**What is required**
Copy each of the following lines word for word, keeping every character and line break the same.
— Begin Recorded data —
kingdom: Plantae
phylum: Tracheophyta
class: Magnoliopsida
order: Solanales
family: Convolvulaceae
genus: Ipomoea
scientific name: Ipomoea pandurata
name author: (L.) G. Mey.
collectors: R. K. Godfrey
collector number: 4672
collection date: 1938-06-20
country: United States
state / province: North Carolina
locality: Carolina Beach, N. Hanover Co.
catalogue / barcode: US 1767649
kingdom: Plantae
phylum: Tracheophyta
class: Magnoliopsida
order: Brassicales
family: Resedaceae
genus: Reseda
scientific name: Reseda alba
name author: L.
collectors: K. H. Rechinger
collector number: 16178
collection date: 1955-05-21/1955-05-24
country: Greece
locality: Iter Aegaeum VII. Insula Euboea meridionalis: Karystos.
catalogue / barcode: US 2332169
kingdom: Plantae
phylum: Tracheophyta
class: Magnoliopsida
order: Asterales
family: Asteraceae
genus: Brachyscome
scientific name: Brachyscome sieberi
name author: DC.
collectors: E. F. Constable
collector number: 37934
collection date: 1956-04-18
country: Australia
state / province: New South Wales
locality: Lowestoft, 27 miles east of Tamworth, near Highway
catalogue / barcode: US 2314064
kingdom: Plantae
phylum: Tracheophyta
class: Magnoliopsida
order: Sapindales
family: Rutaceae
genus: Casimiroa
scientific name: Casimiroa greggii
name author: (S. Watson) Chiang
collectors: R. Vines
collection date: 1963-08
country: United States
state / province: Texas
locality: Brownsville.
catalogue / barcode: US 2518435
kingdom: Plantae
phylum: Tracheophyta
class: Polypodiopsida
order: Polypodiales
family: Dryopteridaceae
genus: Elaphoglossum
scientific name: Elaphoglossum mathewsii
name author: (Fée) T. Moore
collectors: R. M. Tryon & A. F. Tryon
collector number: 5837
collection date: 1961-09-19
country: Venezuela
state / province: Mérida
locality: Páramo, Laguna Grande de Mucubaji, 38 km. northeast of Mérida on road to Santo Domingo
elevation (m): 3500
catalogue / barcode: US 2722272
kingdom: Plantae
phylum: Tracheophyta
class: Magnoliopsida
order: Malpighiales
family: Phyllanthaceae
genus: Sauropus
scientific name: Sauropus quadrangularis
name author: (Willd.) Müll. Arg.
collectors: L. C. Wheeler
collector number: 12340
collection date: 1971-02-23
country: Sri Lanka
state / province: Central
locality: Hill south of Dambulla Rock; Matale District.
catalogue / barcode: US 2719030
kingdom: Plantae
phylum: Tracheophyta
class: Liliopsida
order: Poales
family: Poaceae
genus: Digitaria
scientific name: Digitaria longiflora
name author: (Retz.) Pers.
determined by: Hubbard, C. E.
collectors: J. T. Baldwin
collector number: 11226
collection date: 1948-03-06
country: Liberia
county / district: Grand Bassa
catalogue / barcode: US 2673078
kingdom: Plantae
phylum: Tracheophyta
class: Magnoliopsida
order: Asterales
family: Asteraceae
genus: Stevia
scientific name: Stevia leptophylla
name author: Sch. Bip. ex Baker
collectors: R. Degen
— End Recorded data —
**Answer to this exercise**
kingdom: Plantae
phylum: Tracheophyta
class: Magnoliopsida
order: Solanales
family: Convolvulaceae
genus: Ipomoea
scientific name: Ipomoea pandurata
name author: (L.) G. Mey.
collectors: R. K. Godfrey
collector number: 4672
collection date: 1938-06-20
country: United States
state / province: North Carolina
locality: Carolina Beach, N. Hanover Co.
catalogue / barcode: US 1767649
kingdom: Plantae
phylum: Tracheophyta
class: Magnoliopsida
order: Brassicales
family: Resedaceae
genus: Reseda
scientific name: Reseda alba
name author: L.
collectors: K. H. Rechinger
collector number: 16178
collection date: 1955-05-21/1955-05-24
country: Greece
locality: Iter Aegaeum VII. Insula Euboea meridionalis: Karystos.
catalogue / barcode: US 2332169
kingdom: Plantae
phylum: Tracheophyta
class: Magnoliopsida
order: Asterales
family: Asteraceae
genus: Brachyscome
scientific name: Brachyscome sieberi
name author: DC.
collectors: E. F. Constable
collector number: 37934
collection date: 1956-04-18
country: Australia
state / province: New South Wales
locality: Lowestoft, 27 miles east of Tamworth, near Highway
catalogue / barcode: US 2314064
kingdom: Plantae
phylum: Tracheophyta
class: Magnoliopsida
order: Sapindales
family: Rutaceae
genus: Casimiroa
scientific name: Casimiroa greggii
name author: (S. Watson) Chiang
collectors: R. Vines
collection date: 1963-08
country: United States
state / province: Texas
locality: Brownsville.
catalogue / barcode: US 2518435
kingdom: Plantae
phylum: Tracheophyta
class: Polypodiopsida
order: Polypodiales
family: Dryopteridaceae
genus: Elaphoglossum
scientific name: Elaphoglossum mathewsii
name author: (Fée) T. Moore
collectors: R. M. Tryon & A. F. Tryon
collector number: 5837
collection date: 1961-09-19
country: Venezuela
state / province: Mérida
locality: Páramo, Laguna Grande de Mucubaji, 38 km. northeast of Mérida on road to Santo Domingo
elevation (m): 3500
catalogue / barcode: US 2722272
kingdom: Plantae
phylum: Tracheophyta
class: Magnoliopsida
order: Malpighiales
family: Phyllanthaceae
genus: Sauropus
scientific name: Sauropus quadrangularis
name author: (Willd.) Müll. Arg.
collectors: L. C. Wheeler
collector number: 12340
collection date: 1971-02-23
country: Sri Lanka
state / province: Central
locality: Hill south of Dambulla Rock; Matale District.
catalogue / barcode: US 2719030
kingdom: Plantae
phylum: Tracheophyta
class: Liliopsida
order: Poales
family: Poaceae
genus: Digitaria
scientific name: Digitaria longiflora
name author: (Retz.) Pers.
determined by: Hubbard, C. E.
collectors: J. T. Baldwin
collector number: 11226
collection date: 1948-03-06
country: Liberia
county / district: Grand Bassa
catalogue / barcode: US 2673078
kingdom: Plantae
phylum: Tracheophyta
class: Magnoliopsida
order: Asterales
family: Asteraceae
genus: Stevia
scientific name: Stevia leptophylla
name author: Sch. Bip. ex Baker
collectors: R. Degen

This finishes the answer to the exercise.